What the task requires: The records under this task must be duplicated exactly.

Record extracts:
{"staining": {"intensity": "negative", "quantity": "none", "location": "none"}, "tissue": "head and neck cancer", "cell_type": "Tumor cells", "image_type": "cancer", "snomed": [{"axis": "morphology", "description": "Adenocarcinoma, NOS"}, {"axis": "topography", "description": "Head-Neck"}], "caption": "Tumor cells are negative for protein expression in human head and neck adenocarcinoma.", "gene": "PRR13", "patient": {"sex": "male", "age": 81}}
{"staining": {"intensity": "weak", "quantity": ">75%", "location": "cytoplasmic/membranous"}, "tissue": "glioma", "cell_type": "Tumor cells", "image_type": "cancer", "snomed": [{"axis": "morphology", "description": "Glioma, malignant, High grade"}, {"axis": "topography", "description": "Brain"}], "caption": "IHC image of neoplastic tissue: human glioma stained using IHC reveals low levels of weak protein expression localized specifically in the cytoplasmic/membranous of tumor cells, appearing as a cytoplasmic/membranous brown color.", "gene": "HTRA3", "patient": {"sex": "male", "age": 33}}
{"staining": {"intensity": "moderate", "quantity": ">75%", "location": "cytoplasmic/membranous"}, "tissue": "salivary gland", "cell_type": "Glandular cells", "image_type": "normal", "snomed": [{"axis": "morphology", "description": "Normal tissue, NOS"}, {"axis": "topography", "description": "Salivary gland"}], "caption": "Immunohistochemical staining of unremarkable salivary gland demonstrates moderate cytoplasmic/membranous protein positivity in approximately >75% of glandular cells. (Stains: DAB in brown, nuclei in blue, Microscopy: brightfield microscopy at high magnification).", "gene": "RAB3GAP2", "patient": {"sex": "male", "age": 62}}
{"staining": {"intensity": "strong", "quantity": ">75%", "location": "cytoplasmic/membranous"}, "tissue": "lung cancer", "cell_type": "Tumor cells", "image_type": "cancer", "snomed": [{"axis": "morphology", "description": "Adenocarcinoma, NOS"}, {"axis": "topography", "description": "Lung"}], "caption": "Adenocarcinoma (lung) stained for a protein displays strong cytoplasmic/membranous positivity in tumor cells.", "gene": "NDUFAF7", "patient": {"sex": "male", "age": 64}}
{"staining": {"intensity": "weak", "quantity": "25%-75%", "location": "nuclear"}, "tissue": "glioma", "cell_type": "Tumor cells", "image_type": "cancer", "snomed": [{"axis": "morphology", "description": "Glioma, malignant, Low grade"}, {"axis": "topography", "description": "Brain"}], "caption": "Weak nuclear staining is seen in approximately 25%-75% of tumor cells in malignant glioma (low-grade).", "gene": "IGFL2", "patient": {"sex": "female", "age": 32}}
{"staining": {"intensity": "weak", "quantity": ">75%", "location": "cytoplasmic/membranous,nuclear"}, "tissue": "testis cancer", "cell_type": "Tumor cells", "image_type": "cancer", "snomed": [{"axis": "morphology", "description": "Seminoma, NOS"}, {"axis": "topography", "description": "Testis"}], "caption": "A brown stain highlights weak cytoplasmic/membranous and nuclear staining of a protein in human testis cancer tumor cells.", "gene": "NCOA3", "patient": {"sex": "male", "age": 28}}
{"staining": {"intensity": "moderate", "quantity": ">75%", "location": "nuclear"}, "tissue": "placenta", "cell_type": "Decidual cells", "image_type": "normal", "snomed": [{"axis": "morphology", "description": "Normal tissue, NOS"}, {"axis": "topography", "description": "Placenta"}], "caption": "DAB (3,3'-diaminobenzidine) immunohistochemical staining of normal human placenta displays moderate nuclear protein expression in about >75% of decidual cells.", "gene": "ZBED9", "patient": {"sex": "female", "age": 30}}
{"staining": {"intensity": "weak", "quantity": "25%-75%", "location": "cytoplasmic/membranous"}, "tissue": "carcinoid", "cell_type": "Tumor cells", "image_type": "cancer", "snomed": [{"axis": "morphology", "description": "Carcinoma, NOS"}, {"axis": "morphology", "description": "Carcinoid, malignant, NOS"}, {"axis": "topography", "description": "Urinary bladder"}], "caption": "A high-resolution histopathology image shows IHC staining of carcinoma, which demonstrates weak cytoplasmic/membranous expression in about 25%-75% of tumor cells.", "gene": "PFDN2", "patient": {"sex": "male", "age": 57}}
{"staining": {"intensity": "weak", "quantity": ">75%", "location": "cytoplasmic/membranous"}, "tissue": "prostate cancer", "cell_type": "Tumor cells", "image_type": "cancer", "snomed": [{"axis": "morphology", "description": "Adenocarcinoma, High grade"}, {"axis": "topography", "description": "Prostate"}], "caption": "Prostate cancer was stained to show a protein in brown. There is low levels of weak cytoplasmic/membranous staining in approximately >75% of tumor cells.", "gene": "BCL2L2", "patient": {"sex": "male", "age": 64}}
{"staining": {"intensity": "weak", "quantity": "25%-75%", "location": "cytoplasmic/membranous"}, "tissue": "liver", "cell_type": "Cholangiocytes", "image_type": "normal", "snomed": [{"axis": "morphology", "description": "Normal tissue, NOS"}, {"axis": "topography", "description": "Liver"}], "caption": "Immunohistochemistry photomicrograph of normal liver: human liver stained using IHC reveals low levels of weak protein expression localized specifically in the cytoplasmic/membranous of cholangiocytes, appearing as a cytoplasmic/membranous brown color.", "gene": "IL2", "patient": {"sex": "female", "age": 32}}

Answer section:
{"staining": {"intensity": "negative", "quantity": "none", "location": "none"}, "tissue": "head and neck cancer", "cell_type": "Tumor cells", "image_type": "cancer", "snomed": [{"axis": "morphology", "description": "Adenocarcinoma, NOS"}, {"axis": "topography", "description": "Head-Neck"}], "caption": "Tumor cells are negative for protein expression in human head and neck adenocarcinoma.", "gene": "PRR13", "patient": {"sex": "male", "age": 81}}
{"staining": {"intensity": "weak", "quantity": ">75%", "location": "cytoplasmic/membranous"}, "tissue": "glioma", "cell_type": "Tumor cells", "image_type": "cancer", "snomed": [{"axis": "morphology", "description": "Glioma, malignant, High grade"}, {"axis": "topography", "description": "Brain"}], "caption": "IHC image of neoplastic tissue: human glioma stained using IHC reveals low levels of weak protein expression localized specifically in the cytoplasmic/membranous of tumor cells, appearing as a cytoplasmic/membranous brown color.", "gene": "HTRA3", "patient": {"sex": "male", "age": 33}}
{"staining": {"intensity": "moderate", "quantity": ">75%", "location": "cytoplasmic/membranous"}, "tissue": "salivary gland", "cell_type": "Glandular cells", "image_type": "normal", "snomed": [{"axis": "morphology", "description": "Normal tissue, NOS"}, {"axis": "topography", "description": "Salivary gland"}], "caption": "Immunohistochemical staining of unremarkable salivary gland demonstrates moderate cytoplasmic/membranous protein positivity in approximately >75% of glandular cells. (Stains: DAB in brown, nuclei in blue, Microscopy: brightfield microscopy at high magnification).", "gene": "RAB3GAP2", "patient": {"sex": "male", "age": 62}}
{"staining": {"intensity": "strong", "quantity": ">75%", "location": "cytoplasmic/membranous"}, "tissue": "lung cancer", "cell_type": "Tumor cells", "image_type": "cancer", "snomed": [{"axis": "morphology", "description": "Adenocarcinoma, NOS"}, {"axis": "topography", "description": "Lung"}], "caption": "Adenocarcinoma (lung) stained for a protein displays strong cytoplasmic/membranous positivity in tumor cells.", "gene": "NDUFAF7", "patient": {"sex": "male", "age": 64}}
{"staining": {"intensity": "weak", "quantity": "25%-75%", "location": "nuclear"}, "tissue": "glioma", "cell_type": "Tumor cells", "image_type": "cancer", "snomed": [{"axis": "morphology", "description": "Glioma, malignant, Low grade"}, {"axis": "topography", "description": "Brain"}], "caption": "Weak nuclear staining is seen in approximately 25%-75% of tumor cells in malignant glioma (low-grade).", "gene": "IGFL2", "patient": {"sex": "female", "age": 32}}
{"staining": {"intensity": "weak", "quantity": ">75%", "location": "cytoplasmic/membranous,nuclear"}, "tissue": "testis cancer", "cell_type": "Tumor cells", "image_type": "cancer", "snomed": [{"axis": "morphology", "description": "Seminoma, NOS"}, {"axis": "topography", "description": "Testis"}], "caption": "A brown stain highlights weak cytoplasmic/membranous and nuclear staining of a protein in human testis cancer tumor cells.", "gene": "NCOA3", "patient": {"sex": "male", "age": 28}}
{"staining": {"intensity": "moderate", "quantity": ">75%", "location": "nuclear"}, "tissue": "placenta", "cell_type": "Decidual cells", "image_type": "normal", "snomed": [{"axis": "morphology", "description": "Normal tissue, NOS"}, {"axis": "topography", "description": "Placenta"}], "caption": "DAB (3,3'-diaminobenzidine) immunohistochemical staining of normal human placenta displays moderate nuclear protein expression in about >75% of decidual cells.", "gene": "ZBED9", "patient": {"sex": "female", "age": 30}}
{"staining": {"intensity": "weak", "quantity": "25%-75%", "location": "cytoplasmic/membranous"}, "tissue": "carcinoid", "cell_type": "Tumor cells", "image_type": "cancer", "snomed": [{"axis": "morphology", "description": "Carcinoma, NOS"}, {"axis": "morphology", "description": "Carcinoid, malignant, NOS"}, {"axis": "topography", "description": "Urinary bladder"}], "caption": "A high-resolution histopathology image shows IHC staining of carcinoma, which demonstrates weak cytoplasmic/membranous expression in about 25%-75% of tumor cells.", "gene": "PFDN2", "patient": {"sex": "male", "age": 57}}
{"staining": {"intensity": "weak", "quantity": ">75%", "location": "cytoplasmic/membranous"}, "tissue": "prostate cancer", "cell_type": "Tumor cells", "image_type": "cancer", "snomed": [{"axis": "morphology", "description": "Adenocarcinoma, High grade"}, {"axis": "topography", "description": "Prostate"}], "caption": "Prostate cancer was stained to show a protein in brown. There is low levels of weak cytoplasmic/membranous staining in approximately >75% of tumor cells.", "gene": "BCL2L2", "patient": {"sex": "male", "age": 64}}
{"staining": {"intensity": "weak", "quantity": "25%-75%", "location": "cytoplasmic/membranous"}, "tissue": "liver", "cell_type": "Cholangiocytes", "image_type": "normal", "snomed": [{"axis": "morphology", "description": "Normal tissue, NOS"}, {"axis": "topography", "description": "Liver"}], "caption": "Immunohistochemistry photomicrograph of normal liver: human liver stained using IHC reveals low levels of weak protein expression localized specifically in the cytoplasmic/membranous of cholangiocytes, appearing as a cytoplasmic/membranous brown color.", "gene": "IL2", "patient": {"sex": "female", "age": 32}}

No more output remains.